Effects of lysosomotropic detergents on the human malarial parasite Plasmodium falciparum in in vitro culture.

Various lysosomotropic detergents were tested in this work on in vitro cultures of Plasmodium falciparum and are shown to be potent antimalarial agents. The order of antimalarial potency was similar to that of cell toxicity on mammalian cells in culture (Miller DK et al., J Cell Biol 97, 1841-51 (1983]. The most efficient agents, N-dodecyl-imidazole (NDI) and N-dodecyl morpholine (NDM) displayed IC50 values of 6.7 +/- 0.7 microM and 23 +/- 5 microM. The mechanism of action of NDI measured at IC50 concentrations displayed the following features: irreversible antimalarial effect after 15 min exposure of cells to drug; alkalinization of the parasite food vacuole; inhibition of protein synthesis; inhibition of host cell protein digestion by the parasite; lack of vacuolar membrane disruption; lack of effect on the rate of constitutive autoproteolysis.
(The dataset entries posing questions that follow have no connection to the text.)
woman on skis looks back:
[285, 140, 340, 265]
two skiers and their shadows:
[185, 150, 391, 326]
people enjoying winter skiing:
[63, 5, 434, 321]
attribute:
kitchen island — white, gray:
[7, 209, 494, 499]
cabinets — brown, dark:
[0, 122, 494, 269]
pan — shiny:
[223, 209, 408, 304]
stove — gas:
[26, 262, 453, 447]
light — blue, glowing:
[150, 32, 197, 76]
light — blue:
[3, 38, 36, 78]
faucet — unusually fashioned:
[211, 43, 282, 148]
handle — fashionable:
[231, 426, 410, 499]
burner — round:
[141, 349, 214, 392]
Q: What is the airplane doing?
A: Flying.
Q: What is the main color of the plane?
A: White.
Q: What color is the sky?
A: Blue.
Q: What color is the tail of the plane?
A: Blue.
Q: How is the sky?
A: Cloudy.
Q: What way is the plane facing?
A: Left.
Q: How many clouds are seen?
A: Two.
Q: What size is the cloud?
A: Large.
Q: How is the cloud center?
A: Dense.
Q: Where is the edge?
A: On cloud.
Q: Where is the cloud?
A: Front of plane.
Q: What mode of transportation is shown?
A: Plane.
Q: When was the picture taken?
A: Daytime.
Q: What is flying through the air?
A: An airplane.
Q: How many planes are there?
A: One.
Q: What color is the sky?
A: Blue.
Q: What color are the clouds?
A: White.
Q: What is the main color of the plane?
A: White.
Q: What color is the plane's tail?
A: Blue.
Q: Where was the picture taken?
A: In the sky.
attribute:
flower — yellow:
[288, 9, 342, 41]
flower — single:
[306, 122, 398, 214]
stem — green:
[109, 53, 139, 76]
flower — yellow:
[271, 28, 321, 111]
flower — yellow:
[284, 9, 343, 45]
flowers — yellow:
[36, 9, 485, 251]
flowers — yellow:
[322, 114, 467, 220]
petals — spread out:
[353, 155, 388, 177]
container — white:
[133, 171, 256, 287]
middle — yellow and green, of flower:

No biochemical or ultrastructural indications were found to support a detergent-like action of NDI and its structural congeners on the major acidic compartment of the parasite, the food vacuole. Rather, alkalinization of that compartment by weak-base accumulation properties of the amphiphilic drugs and ensuing protonophoric effect are likely to play a major role in the various parasite-associated properties affected by these drugs.